伝説のウィザード/手始めに
活気が無いアシュカルス村。村人に状況を聞こう。
「た、旅人さん?どういった御用で?」
「村が随分と静かだ。こんな事はあるのか?」
「ちょっと事情がありましてね・・・」
尻込みする村人は、問題を解決してほしそうだ。
仕方ない。
「聞かせろ」
「は、はい・・・。この村の隣の森で魔物が大量に居座ってしまいましてね・・・」
魔物の排除か。いいだろう。
「なるほど。報酬と引き換えに受けよう」
「ほ、本当ですか!?ぜひお願いしたい!」
「引き受ける」
村人は頭を下げて感謝した。すぐに出発して済ませてこよう。
周囲より暗く見える森の中。木が生い茂る視界の中に日の光は少ない。
開けた場所に足を踏み入れた時に突然、何かが迫ってくる予感がして、横に飛んで回避する。それは正解だった。
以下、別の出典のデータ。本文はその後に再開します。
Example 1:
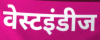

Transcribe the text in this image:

वेस्टइंडीज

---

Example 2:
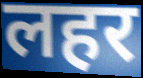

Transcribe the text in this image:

लहर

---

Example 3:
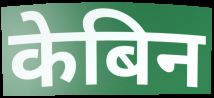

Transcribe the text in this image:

केबिन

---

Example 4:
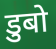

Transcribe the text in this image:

डुबो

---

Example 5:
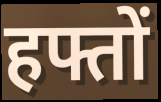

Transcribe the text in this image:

हफ्तों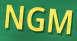
NGM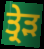
ਤ੍ਰੇੜ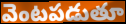
వెంటపడుతూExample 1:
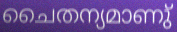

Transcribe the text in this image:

ചൈതന്യമാണു്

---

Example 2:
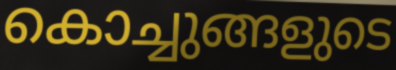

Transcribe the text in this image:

കൊച്ചുങ്ങളുടെ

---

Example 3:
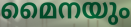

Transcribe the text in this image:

മൈനയും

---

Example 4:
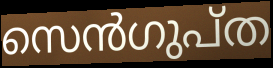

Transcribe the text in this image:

സെൻഗുപ്ത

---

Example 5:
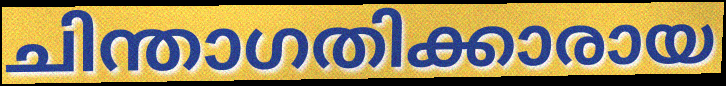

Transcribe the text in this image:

ചിന്താഗതിക്കാരായ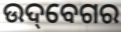
ଉଦ୍‌ବେଗର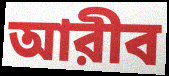
আরীবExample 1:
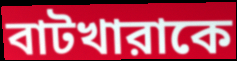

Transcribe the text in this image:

বাটখারাকে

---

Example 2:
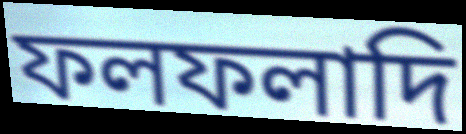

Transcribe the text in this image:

ফলফলাদি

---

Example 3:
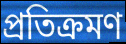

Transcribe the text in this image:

প্রতিক্রমণ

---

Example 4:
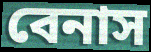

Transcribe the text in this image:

বেনাস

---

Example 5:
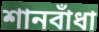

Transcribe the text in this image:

শানবাঁধাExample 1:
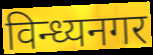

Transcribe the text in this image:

विन्ध्यनगर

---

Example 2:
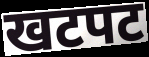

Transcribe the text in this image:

खटपट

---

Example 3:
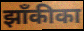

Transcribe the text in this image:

झाँकीका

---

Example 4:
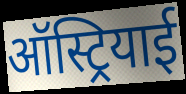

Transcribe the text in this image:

ऑस्ट्रियाई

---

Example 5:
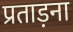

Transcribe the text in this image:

प्रताड़ना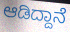
ಆಡಿದ್ದಾನೆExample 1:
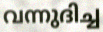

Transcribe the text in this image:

വന്നുദിച്ച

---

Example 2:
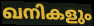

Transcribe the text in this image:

ഖനികളും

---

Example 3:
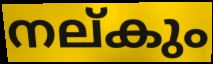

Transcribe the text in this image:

നല്കും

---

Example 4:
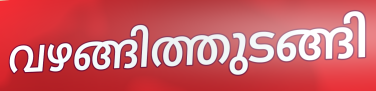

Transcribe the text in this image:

വഴങ്ങിത്തുടങ്ങി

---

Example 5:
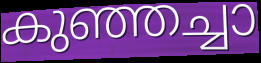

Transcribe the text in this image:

കുഞ്ഞച്ചാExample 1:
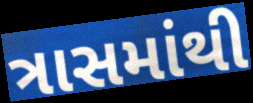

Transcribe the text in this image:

ત્રાસમાંથી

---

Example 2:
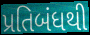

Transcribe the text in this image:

પ્રતિબંધથી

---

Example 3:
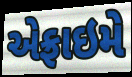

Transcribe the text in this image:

એફ્રાઇમે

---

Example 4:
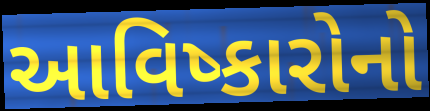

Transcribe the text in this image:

આવિષ્કારોનો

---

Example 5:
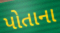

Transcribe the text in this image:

પોતાનાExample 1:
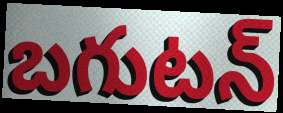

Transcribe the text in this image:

బగుటన్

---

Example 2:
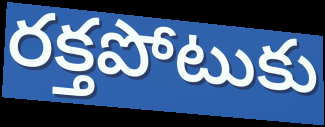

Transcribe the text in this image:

రక్తపోటుకు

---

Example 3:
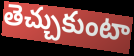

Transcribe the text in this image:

తెచ్చుకుంటా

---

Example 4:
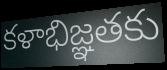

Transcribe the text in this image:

కళాభిజ్ఞతకు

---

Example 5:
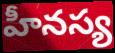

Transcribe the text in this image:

హీనస్య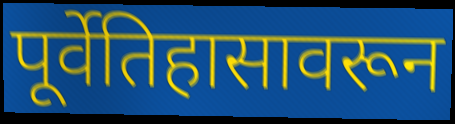
पूर्वेतिहासावरून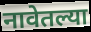
नावेतल्याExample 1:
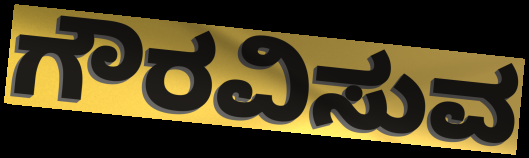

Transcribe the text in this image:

ಗೌರವಿಸುವ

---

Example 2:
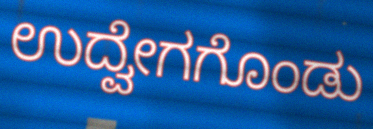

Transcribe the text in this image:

ಉದ್ವೇಗಗೊಂಡು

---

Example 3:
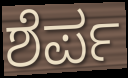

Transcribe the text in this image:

ಶೆರ್ಪ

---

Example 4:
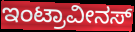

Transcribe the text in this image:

ಇಂಟ್ರಾವೀನಸ್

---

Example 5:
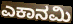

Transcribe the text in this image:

ಎಕಾನಮಿ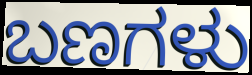
ಬಣಗಳು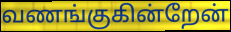
வணங்குகின்றேன்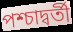
পশ্চাদ্বর্তীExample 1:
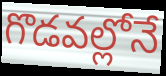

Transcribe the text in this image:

గొడవల్లోనే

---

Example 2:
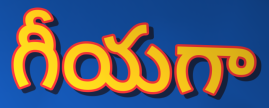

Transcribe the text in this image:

గీయగా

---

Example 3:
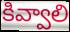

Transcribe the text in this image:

కివ్వాలి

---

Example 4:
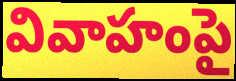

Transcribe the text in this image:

వివాహంపై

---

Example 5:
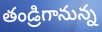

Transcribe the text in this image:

తండ్రిగానున్నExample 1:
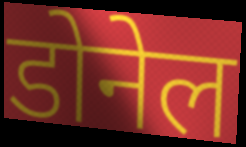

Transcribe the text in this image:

डोनेल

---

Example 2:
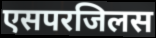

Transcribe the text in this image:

飛び掛かってきたのは野煩狼。獰猛で危険な集団行動をする魔物。人間にとっては、だが。
剣の柄を握り、一気に引き抜いたと同時に勢いで鋭い爪を立てて引っ搔いて来ようとした際に合わせて斜めに切り裂いた。爪ごと手先を切り落とした。
「ぐあぁぁ!!」
悲鳴を上げて距離を取る野煩狼。奴の動きは単純だ。群れではなく単体と戦うならばすぐに終わる。
次に、振りかぶって切り裂こうとしてきたが、遅い。
眼を突き刺して止めを刺した。
討伐の証として切り落とした爪を拾い上げて森の先に進む。
すると、男の話し声が聞こえてくる。
「これでいいのか?」
「あぁ。こいつ等を誘き寄せて村を壊滅させる。俺ら集落潰しの名をあげるんだ」
男は気になる事を話していたから聞き出そう。
「お前たち、何をしている」
「ひいっ!なんだよ、誰だ」
少し踏み込んでみよう。
「聞きたいことがあるのだが、いいか」
「あ、あぁ。なんだ?俺らはこの近くの村に用があるんだ。お前、そこから来たのか?」
男は少し表情を引きつらせて応える。
「隠し事は無意味。答えろ、何を考えている」
「あ?お前に話す事はねぇよ。なめんなよ」
男はナイフを懐から取り出す。私も剣を構える。
「死にたいのか。逃げるなら今の内だ」
「なんだとてめぇ・・・死ね!」
男は怒ってナイフを大上段で振り下ろしてくる。
「お前こそ、甘く見るな」
私はナイフを弾く。続け様に足を踏みつけて体制を崩させて剣を突き付ける。
「もう一度聞く。何を考えている」
「わ、わかった。話すから見逃してくれ。俺は集落を襲って金品を漁っている。わりぃがそうしないと暮らせねぇんだ。出来心だったんだよ、見逃してくれよぉ・・・」
くだらないな。放っておいても無事ではないだろうな。
「なんてな、んな訳ねぇだろ」
男は急に立ち上がって再び刺そうとしてきたが、愚策だった。
加減をしてやったというのに。
男3人の首と野煩狼討伐の証を持ち帰って村長に渡し、報酬を貰った。男たちの首を渡した時は顔が引きつっていたが、報酬金と傷薬の材料を貰って依頼を終わらせた。
村人たちには感謝されたが、同時に不気味がられた。